Загадка, откуда появляются эти отдельные мертвые, которые считают нужным вообще разговаривать с нами, живыми, о том, что на самом деле происходит. Но они появляются: каждый текст Дениса Осокина датирован каким-нибудь иным годом (весь XX век, и немножко нынешнего), они из разных мест (иногда это переводы), и подписаны разными именами. Более-менее широко известен Аист Сергеев, утонувший сын не утонувшего поэта Весы Сергеева, представитель народа мари, автор повести "Овсянки". Про него сразу понятно, что мертвый, а текст создавался уже на дне речки Неи, буквально так и написано, а про остальных мертвых авторов так сразу и не скажешь, но если вдуматься, это становится очевидно. Из того, что важно для рассказчиков. 

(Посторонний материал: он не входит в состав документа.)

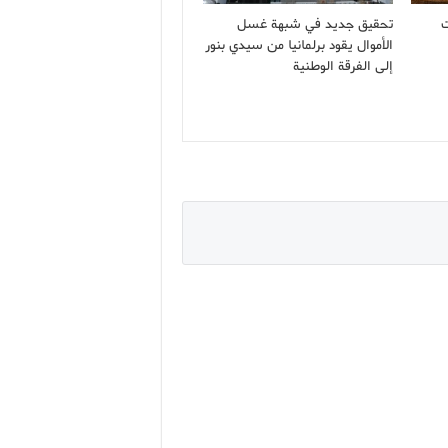
جهات
تحقيق جديد في شبهة غسل
الأموال يقود برلمانيا من سيدي بنور
إلى الفرقة الوطنية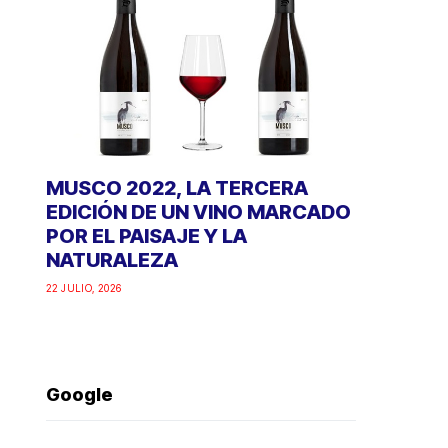
MUSCO 2022, LA TERCERA
EDICIÓN DE UN VINO MARCADO
POR EL PAISAJE Y LA
NATURALEZA
22 JULIO, 2026
Google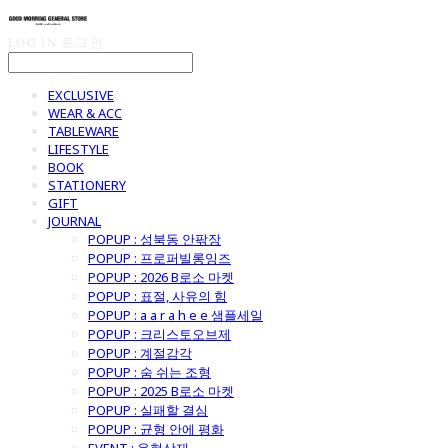
LOG IN
로그인
EXCLUSIVE
WEAR & ACC
TABLEWARE
LIFESTYLE
BOOK
STATIONERY
GIFT
JOURNAL
POPUP : 성북동 안팎장
POPUP : 프로퍼빌롱잉즈
POPUP : 2026 B로소 마켓
POPUP : 표절, 사유의 힘
POPUP : a a r a h e e 샘플세일
POPUP : 크리스토오브제
POPUP : 계절감각
POPUP : 숨 쉬는 조형
POPUP : 2025 B로소 마켓
POPUP : 실패할 결심
POPUP : 균형 안에 평화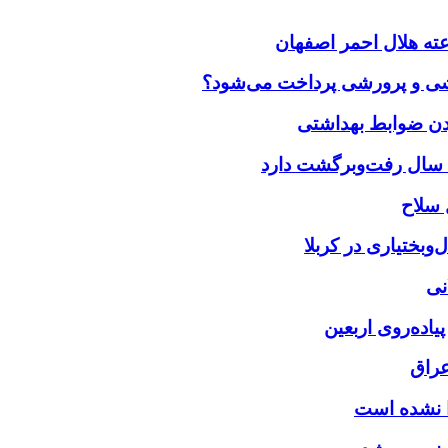
زشی و پرورشی پرداخت می‌شود؟
بختیاری در کربلا
نی
یاده‌روی اربعین
عراق
را نشده است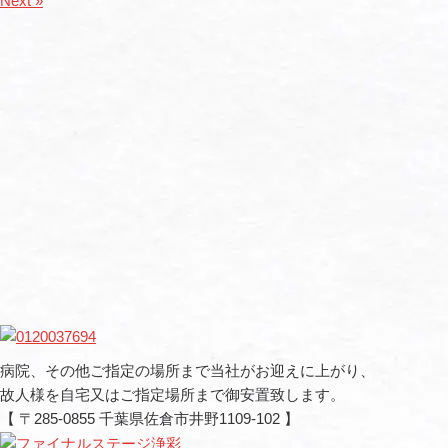
Next »
病院、その他ご指定の場所まで当社がお迎えに上がり、
故人様を自宅又はご指定場所まで御安置致します。
【 〒285-0855 千葉県佐倉市井野1109-102 】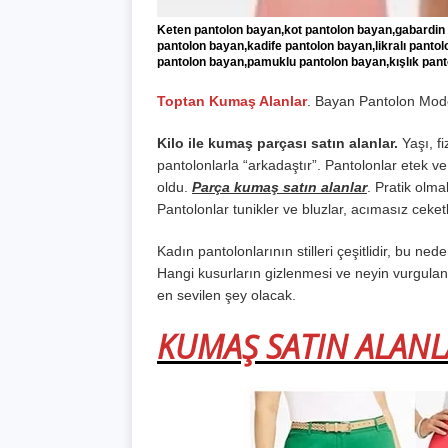
Keten pantolon bayan,kot pantolon bayan,gabardin 
pantolon bayan,kadife pantolon bayan,likralı panto
pantolon bayan,pamuklu pantolon bayan,kışlık pant
Toptan Kumaş Alanlar
. Bayan Pantolon Mode
Kilo ile kumaş parçası satın alanlar.
Yaşı, fi
pantolonlarla “arkadaştır”. Pantolonlar etek v
oldu.
Parça kumaş satın alanlar
. Pratik olmal
Pantolonlar tunikler ve bluzlar, acımasız ceketle
Kadın pantolonlarının stilleri çeşitlidir, bu n
Hangi kusurların gizlenmesi ve neyin vurgulan
en sevilen şey olacak.
KUMAŞ SATIN ALANL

Нам пишут мертвые свои недлинные записки, им ящерицы облизывают марки, и важное для них — совсем не то, что мы привыкли, они его доносят как умеют. Про пугало, которое влюбилось в лося и шло по его следам, про зеркала, которые делят нерожденного младенца, что значат мертвые имена небесных жен, что анемоны — это поцелуи через одежду, что святой Поликарп с велосипедом срывает рябину — так долго, и самое важное во всем этом, разумеется, то, что мертвые выбирают это важным. 

Вот, скажем, их тексты насквозь эротизированы, потому что секс — это жизнь, а там, где нет смерти, понятие стыда и совсем как-то теряет смысл, зато смысл есть у законов — непонятных нам, но очевидных им и совершенно непреложных. Занимательно притом наблюдать, как трогательно они стараются томную, низовую материю антимира упихать в готовые формы человеческой привычки к слову. Стихи немножко для этого подходят, но, откровенно говоря, не слишком; тексты могут навести на мысль о фольклоре того или иного происхождения, но фольклор — это всего лишь отголоски памяти живых об антимире, а здесь — личные истории приблизительно современных нам с вами мертвецов, и об этом тоже следует помнить. 

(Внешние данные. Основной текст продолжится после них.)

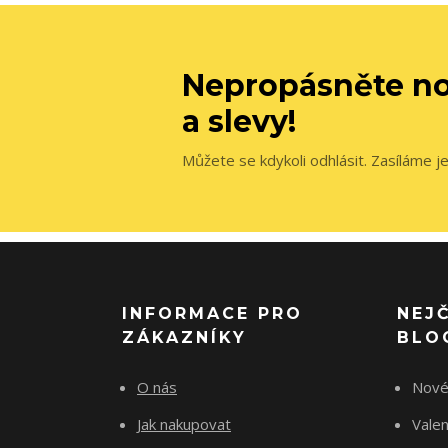
Nepropásněte no
a slevy!
Můžete se kdykoli odhlásit. Zasíláme j
INFORMACE PRO
NEJ
ZÁKAZNÍKY
BLO
O nás
Nové
Jak nakupovat
Vale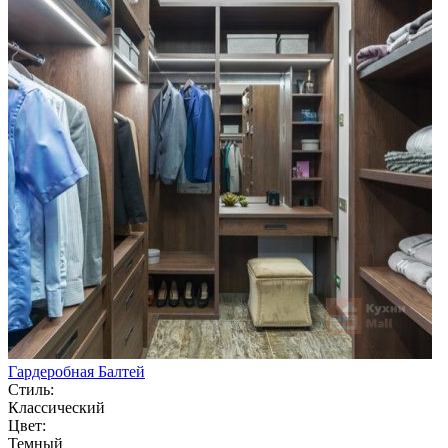
Гардеробная Балтей
Стиль:
Классический
Цвет:
Темный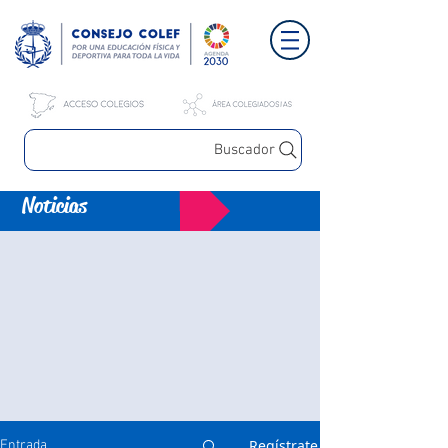
Buscador
Noticias
Regístrate
Entrada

Окончательно запутались и умерли

"Две старые старушки", Тоон Теллеген

Как-то раз одна старушка пришла домой и сказала:
— В моей жизни появился кто-то другой.
— О, — только и могла вымолвить вторая старушка.
*
Одна старушка придиралась ко второй старушке, предостерегала ее и записывала все ее проступки: «Не смотри с таким убитым видом», «Смени-ка запашок, для разнообразия», «Что ты с таким шумом руки моешь», «Ешь потише, свинячь поменьше», «Неужто тебе нечего надеть, кроме этого зеленого платья?», «Отвечай внятно и, прежде всего, с улыбочкой».
*
Одна старушка сказала как-то вдруг (раньше им не приходилось обсуждать такие вещи):
— Когда я буду лежать при смерти, пусть у моей постели поёт небольшой хор, а съесть бы я хотела пудинг с итальянской колбаской. И ещё, если можно, хорошо бы гудение шмеля за окном. Трудно будет, конечно, всё это устроить. Но уж больно мне хочется. Ладно, там видно будет.
*

Простите, я опять про смерть и любовь. У каждого должны быть свои маленькие милые пунктики.  

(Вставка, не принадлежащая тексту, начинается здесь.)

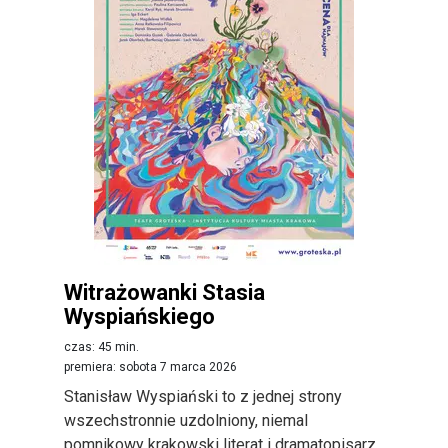
Witrażowanki Stasia
Wyspiańskiego
czas: 45 min.
premiera: sobota 7 marca 2026
Stanisław Wyspiański to z jednej strony
wszechstronnie uzdolniony, niemal
pomnikowy krakowski literat i dramatopisarz,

У Теллегена вообще-то смерть вполне себе пунктик, даже когда он пишет сказки для детей — а известен он все же больше всего детскими сказками про антропоморфных зверюшек. А эта вот компактная книжечка — сказки для взрослых. Их хочется по привычке назвать "абсурдными", но, если вдуматься, несмотря на то, что две старушки время от времени делают вещи, прямо скажем, эксцентрические, все истории как одна абсолютно осмысленные. Даже бытовые. Просто странные. Ну и что. Там, где люди исследуют границы пространств любви и смерти, "нормальность" — неуместное понятие. Как могут, так и исследуют, не придирайтесь. 

Сами старушки так не считают: в их замкнутом, слегка аутичном старушечьем мире понятие нормальности, разумеется, присутствует — оно-то все и отравляет. Как обычно. Именно на этом чувстве неуместности построен своеобразный комический эффект. На нем же — и обезоруживающий эффект близкой сопричастности. 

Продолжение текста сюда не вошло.